Isolation and Loneliness
There is a wealth of evidence that demonstrates that loneliness and social isolation are significant issues affecting our older population. Over 50,000 older people in Wales are lonely. Projections show that there will be a 50% increase by 2030 in the number of people over 50 experiencing loneliness. Data from the Cognitive Function and Ageing Study – Wales found that 25.3% of older people (aged 65 and over) in Wales reported being lonely and 26.9% socially isolated. Loneliness can be twice as unhealthy as obesity or the same as smoking 15 cigarettes a day.
Cymru Older People’s Alliance believe that isolation and loneliness is a major issue for older people in Wales which needs urgent attention.
What Do COPA want to see happen to combat isolation and loneliness?
- The forthcoming Welsh Government strategy must be given a priority and sufficient funding for Councils and the Third Sector to implement it effectively
- The lessons from research on this issue, including from Swansea University, should be applied to both policy and practice by Government, the Local Health Boards and Councils.
- Support and funding could be provided for inter-generational activities between old and young in an organised and structured programme.
- The impact of isolation and loneliness for older men living alone and its consequences for pressures on social services, housing etc should not be ignored.
- Transport is essential to many older people who cannot or no longer drive a car and an effective integrated transport system will help reduce loneliness.
- Over 40% of people over 75 do not have or use a computer. Inclusion of Older People of all ages through IT learning and support and access to services and help “face to face” not just “online” will help combat loneliness.
- Tackling isolation and loneliness must include help through GPs and community health services.
- Loneliness for those in care homes and living with dementia should be addressed through specialist approaches that recognise the complexities involved in these situations.
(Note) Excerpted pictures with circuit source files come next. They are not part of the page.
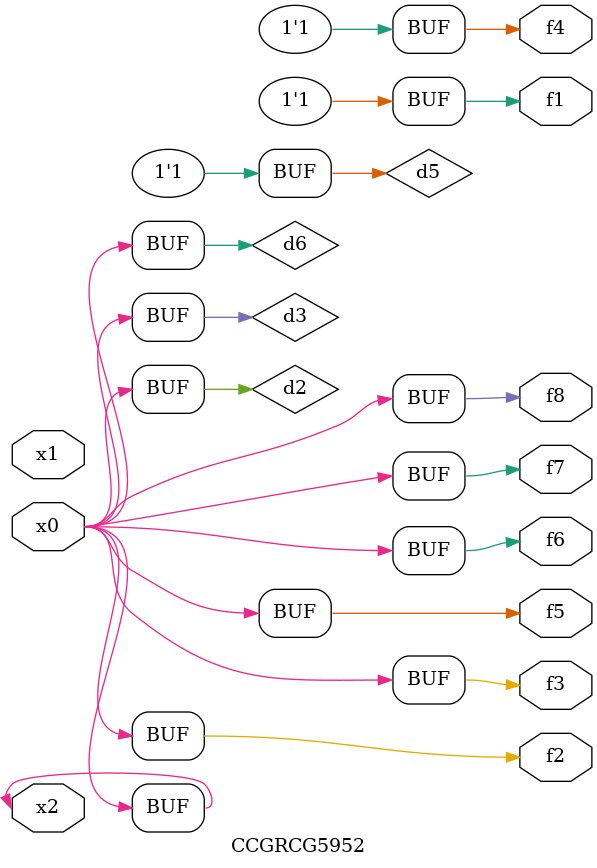
<source format=v>
module CCGRCG5952(
	input x0, x1, x2,
	output f1, f2, f3, f4, f5, f6, f7, f8
);

	wire d1, d2, d3, d4, d5, d6;

	xnor (d1, x2);
	buf (d2, x0, x2);
	and (d3, x0);
	xnor (d4, x1, x2);
	nand (d5, d1, d3);
	buf (d6, d2, d3);
	assign f1 = d5;
	assign f2 = d6;
	assign f3 = d6;
	assign f4 = d5;
	assign f5 = d6;
	assign f6 = d6;
	assign f7 = d6;
	assign f8 = d6;
endmodule

</source>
- Better understanding of how transitions, triggers points and life experiences impact on the quality of life for older people and especially loneliness in challenging situations as a result of their high care needs (and the greater likelihood that they will be caring for others) is
- Availability of independent professional advocacy etc should be improved. Better Information, Advice and Assistance at key points of transition and trigger points – with referral to “talking services” should be prioritised
- The duties placed on Councils under the Social Services and Well-being (Wales) Act 2014 to provide early intervention and prevention responses should be implemented effectively to help tackle isolation and loneliness.
- Older People provide by far the largest amount of volunteering in Wales. With changing approaches to retirement there is an untapped potential to increase the numbers involved and in the process tackle loneliness but a national awareness/recruitment programme is needed that also matches people, their skills and volunteering opportunities that are practical.
- Neighbours often help their elderly neighbours and this could be encouraged and extended by the promotion of a national “Look out for your Neighbor” scheme
- We want to see the creation of Age-Friendly Communities across Wales that recognises and celebrates diversity, brings people together to challenge ageism and ensures that all ages can fully participate in community life.
- Further development and mainstreaming of best practice already being used in Wales to combat loneliness and isolation and introduction of innovatory new schemes like the French Postal Service’s “Watch my Parents” and the “Chatty Café” initiative being developed in Caerphilly both of which provide a way forward that could be replicated.